◆ WHAT THE TASK ASKS
Lines with the word "Fordebat" are the answer; copy each of them from the data below.

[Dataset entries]

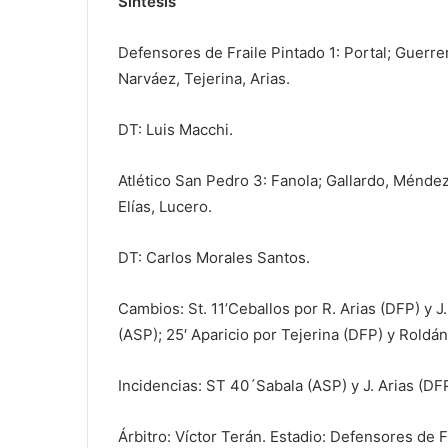
Síntesis
Defensores de Fraile Pintado 1: Portal; Guerrer
Narváez, Tejerina, Arias.
DT: Luis Macchi.
Atlético San Pedro 3: Fanola; Gallardo, Ménde
Elías, Lucero.
DT: Carlos Morales Santos.
Cambios: St. 11’Ceballos por R. Arias (DFP) y J
(ASP); 25′ Aparicio por Tejerina (DFP) y Roldán
Incidencias: ST 40´Sabala (ASP) y J. Arias (D
Árbitro: Víctor Terán. Estadio: Defensores de F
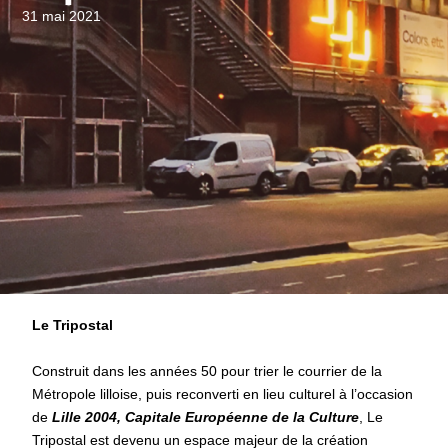
31 mai 2021
Le Tripostal
Construit dans les années 50 pour trier le courrier de la
Métropole lilloise, puis reconverti en lieu culturel à l’occasion
de
Lille 2004, Capitale Européenne de la Culture
, Le
Tripostal est devenu un espace majeur de la création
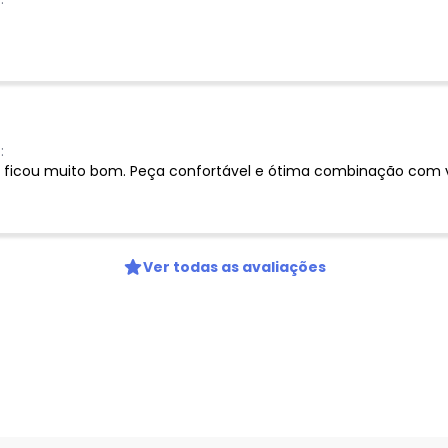
:
ficou muito bom. Peça confortável e ótima combinação com vá
Ver todas as avaliações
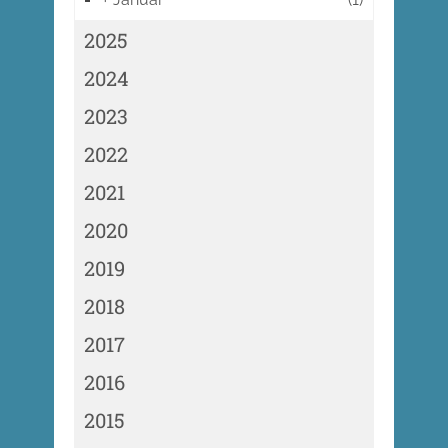
2025
2024
2023
2022
2021
2020
2019
2018
2017
2016
2015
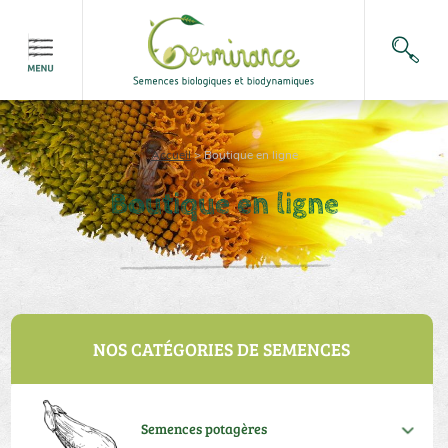
Accueil
>
Boutique en ligne
Boutique en ligne
NOS CATÉGORIES DE SEMENCES
Semences potagères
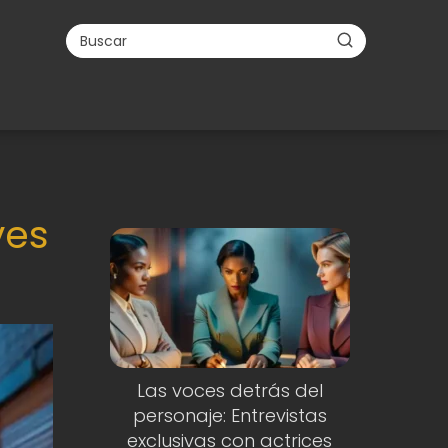
ves
Las voces detrás del
personaje: Entrevistas
exclusivas con actrices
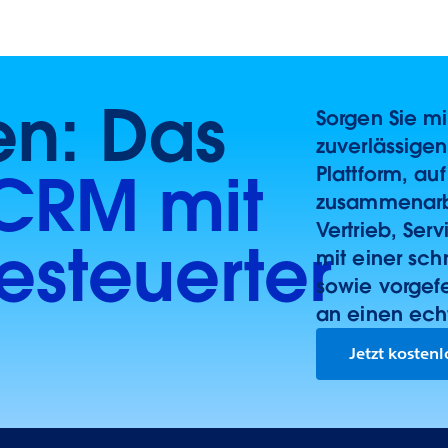
ten: Das
Sorgen Sie m
zuverlässige
Plattform, a
CRM mit
zusammenarbe
Vertrieb, Ser
steuerter
mit einer sch
sowie vorgef
an einen ech
Jetzt kosten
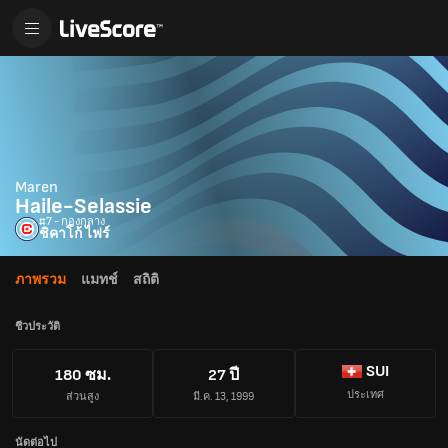
Maren
Haile-Selassie
#7 - กองกลาง
ชิคาโก้ ไฟร์
ภาพรวม
แมทช์
สถิติ
ชีวประวัติ
SUI
180 ซม.
27 ปี
ประเทศ
ส่วนสูง
มี.ค. 13, 1999
นัดต่อไป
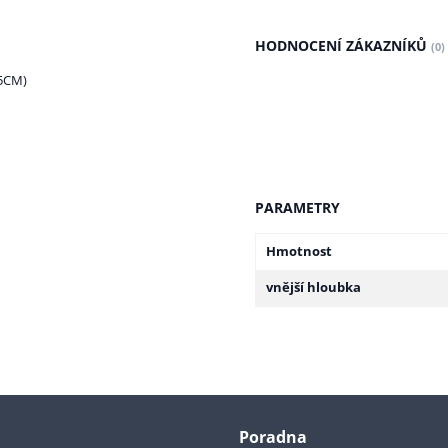
HODNOCENÍ ZÁKAZNÍKŮ
(0)
5CM)
PARAMETRY
Hmotnost
vnější hloubka
Poradna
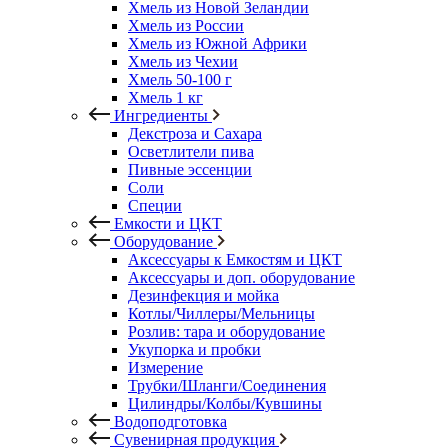
Хмель из Новой Зеландии
Хмель из России
Хмель из Южной Африки
Хмель из Чехии
Хмель 50-100 г
Хмель 1 кг
Ингредиенты
Декстроза и Сахара
Осветлители пива
Пивные эссенции
Соли
Специи
Емкости и ЦКТ
Оборудование
Аксессуары к Емкостям и ЦКТ
Аксессуары и доп. оборудование
Дезинфекция и мойка
Котлы/Чиллеры/Мельницы
Розлив: тара и оборудование
Укупорка и пробки
Измерение
Трубки/Шланги/Соединения
Цилиндры/Колбы/Кувшины
Водоподготовка
Сувенирная продукция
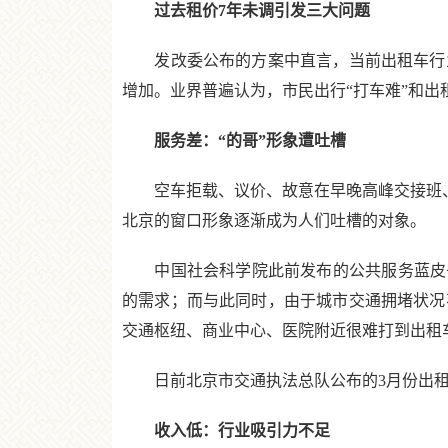
过去租价7年未调引发三大问题
发改委公布的方案中直言，当前出租车行业
增加。业界普遍认为，市民出行“打车难”和出
服务差：“的哥”形象遭吐槽
空车拒载、议价、故意在早晚高峰交接班、长
北京的窗口形象逐渐成为人们吐槽的对象。
中国社会科学院此前发布的公共服务蓝皮书
的需求；而与此同时，由于城市交通拥堵状况
交通枢纽、商业中心、医院附近很难打到出租
日前北京市交通执法总队公布的3月份出租车行
收入低：行业吸引力不足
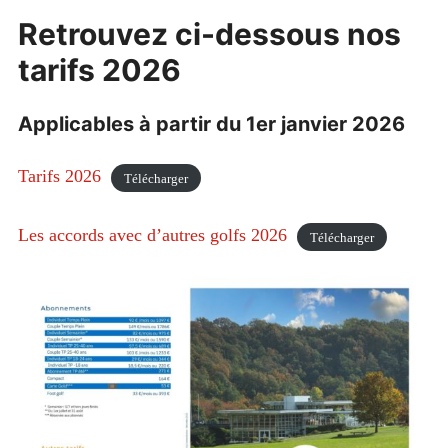
Retrouvez ci-dessous nos
Photos
tarifs 2026
ACTUALITÉS
COMPÉTITIONS
Étend
Applicables à partir du 1er janvier 2026
le
menu
L’ENSEIGNEMENT
Étend
enfan
le
Tarifs 2026
Télécharger
menu
EVREUX GOLF SPORT
Étend
enfan
le
menu
LE PITCH&PUB
Les accords avec d’autres golfs 2026
enfan
Télécharger
LIENS UTILES
Étend
le
menu
FOOTGOLF
enfan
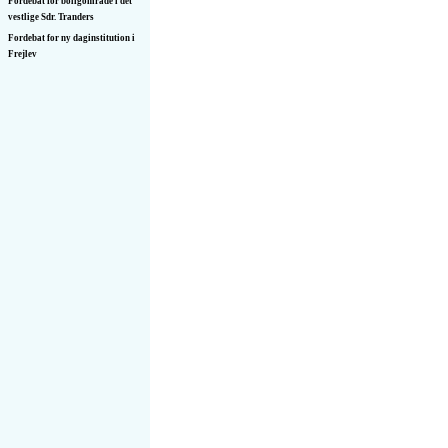
Fordebat for boligområde i det
vestlige Sdr. Tranders
Fordebat for ny daginstitution i
Frejlev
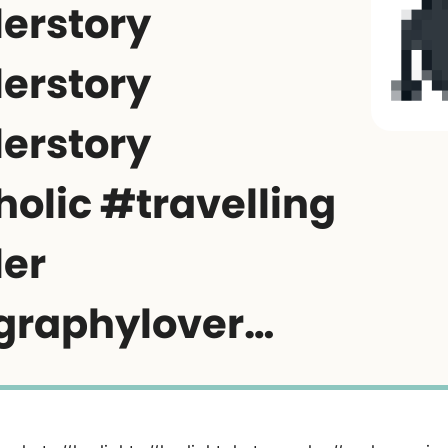
lerstory
lerstory
lerstory
holic #travelling
ler
graphylover…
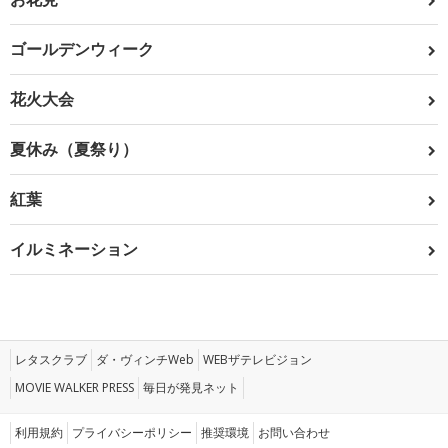
ゴールデンウィーク
花火大会
夏休み（夏祭り）
紅葉
イルミネーション
レタスクラブ
ダ・ヴィンチWeb
WEBザテレビジョン
MOVIE WALKER PRESS
毎日が発見ネット
利用規約
プライバシーポリシー
推奨環境
お問い合わせ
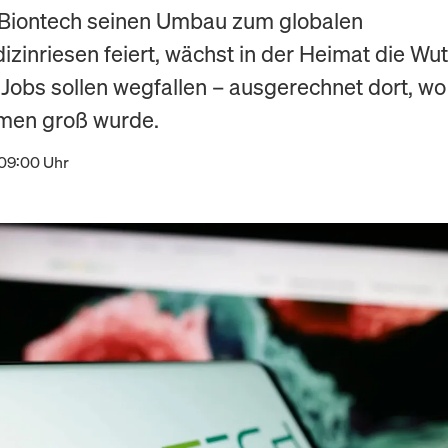
Biontech seinen Umbau zum globalen
zinriesen feiert, wächst in der Heimat die Wut
Jobs sollen wegfallen – ausgerechnet dort, wo
men groß wurde.
 09:00 Uhr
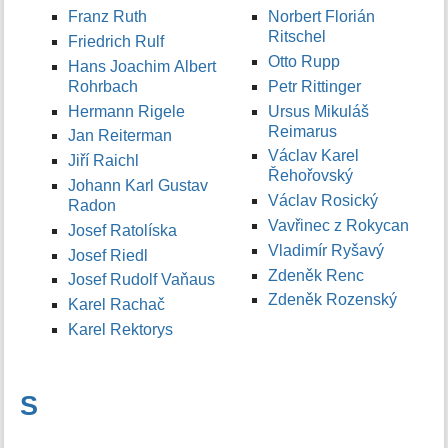
Franz Ruth
Norbert Florián
Ritschel
Friedrich Rulf
Otto Rupp
Hans Joachim Albert
Rohrbach
Petr Rittinger
Hermann Rigele
Ursus Mikuláš
Reimarus
Jan Reiterman
Václav Karel
Jiří Raichl
Řehořovský
Johann Karl Gustav
Václav Rosický
Radon
Vavřinec z Rokycan
Josef Ratolíska
Vladimír Ryšavý
Josef Riedl
Zdeněk Renc
Josef Rudolf Vaňaus
Zdeněk Rozenský
Karel Rachač
Karel Rektorys
S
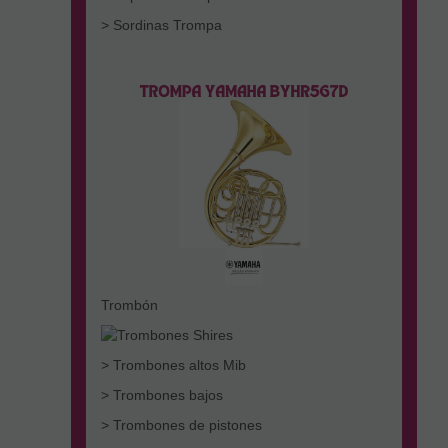
> Sordinas Trompa
Trombón
> Trombones altos Mib
> Trombones bajos
> Trombones de pistones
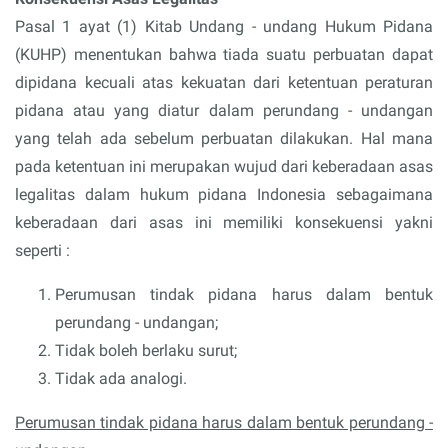
Pasal 1 ayat (1) Kitab Undang - undang Hukum Pidana
(KUHP) menentukan bahwa tiada suatu perbuatan dapat
dipidana kecuali atas kekuatan dari ketentuan peraturan
pidana atau yang diatur dalam perundang - undangan
yang telah ada sebelum perbuatan dilakukan. Hal mana
pada ketentuan ini merupakan wujud dari keberadaan asas
legalitas dalam hukum pidana Indonesia sebagaimana
keberadaan dari asas ini memiliki konsekuensi yakni
seperti :
Perumusan tindak pidana harus dalam bentuk
perundang - undangan;
Tidak boleh berlaku surut;
Tidak ada analogi.
Perumusan tindak pidana harus dalam bentuk perundang -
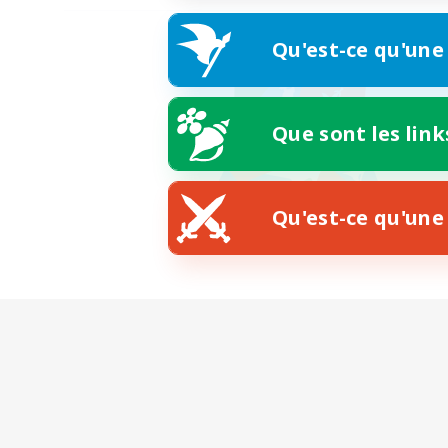
Qu'est-ce qu'une
Que sont les link
Qu'est-ce qu'une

◆ YOUR SOLUTION
Fordebat for boligområde i det
Fordebat for ny daginstitution i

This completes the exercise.